In questa composizione, la grandezza dell’antico si rivela attraverso frammenti: colonne spezzate, architetture appena suggerite, ombre che sembrano riaffiorare da uno sfondo sospeso. La trama Ikat si intreccia con la struttura mimetica creando un tessuto visivo materico e vibrante, che da vicino si dissolve in astratto, e da lontano compone un paesaggio classico scomposto e immaginifico.
Il tutto è sovrastato da una dominante cromatica color uovo, una tonalità sofisticata, avvolgente e silenziosa che fa da ponte tra passato e presente. Le scale di grigio che disegnano l’affresco sembrano emerse da un sogno interrotto, mentre il camouflage, qui reinterpretato con grazia e misura, trasforma la parete in un portale emotivo che invita a riflettere su ciò che resta, su ciò che dimentichiamo, e su quello che scegliamo di ricordare.

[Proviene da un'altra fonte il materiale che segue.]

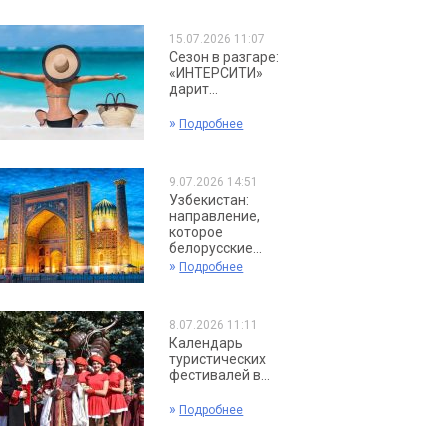
15.07.2026 11:07
Сезон в разгаре:
«ИНТЕРСИТИ»
дарит...
»
Подробнее
9.07.2026 14:51
Узбекистан:
направление,
которое
белорусские...
»
Подробнее
8.07.2026 11:11
Календарь
туристических
фестивалей в...
»
Подробнее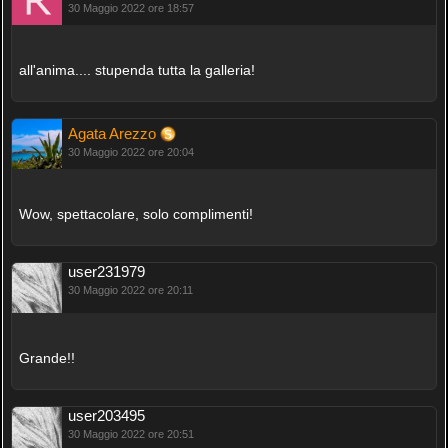
30 Maggio 2022 ore 18:57
all'anima.... stupenda tutta la galleria!
Agata Arezzo
30 Maggio 2022 ore 20:04
Wow, spettacolare, solo complimenti!
user231979
30 Maggio 2022 ore 20:11
Grande!!
user203495
30 Maggio 2022 ore 20:51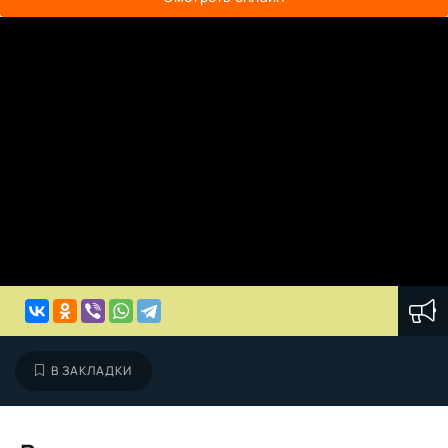
В ЗАКЛАДКИ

«Questo design parla di svelare e nascondere, di come la storia rimanga sotto la superficie, in attesa di essere riscoperta»,
— Magnus Gjoen
Whispers of the Forgotten Egg Edition è la versione più eterea e contemplativa della collezione: la base color beige/uovo, dalle sfumature calde e polverose, conferisce eleganza ed equilibrio all’intero affresco, rendendolo perfetto per interni che cercano introspezione, bellezza e memoria.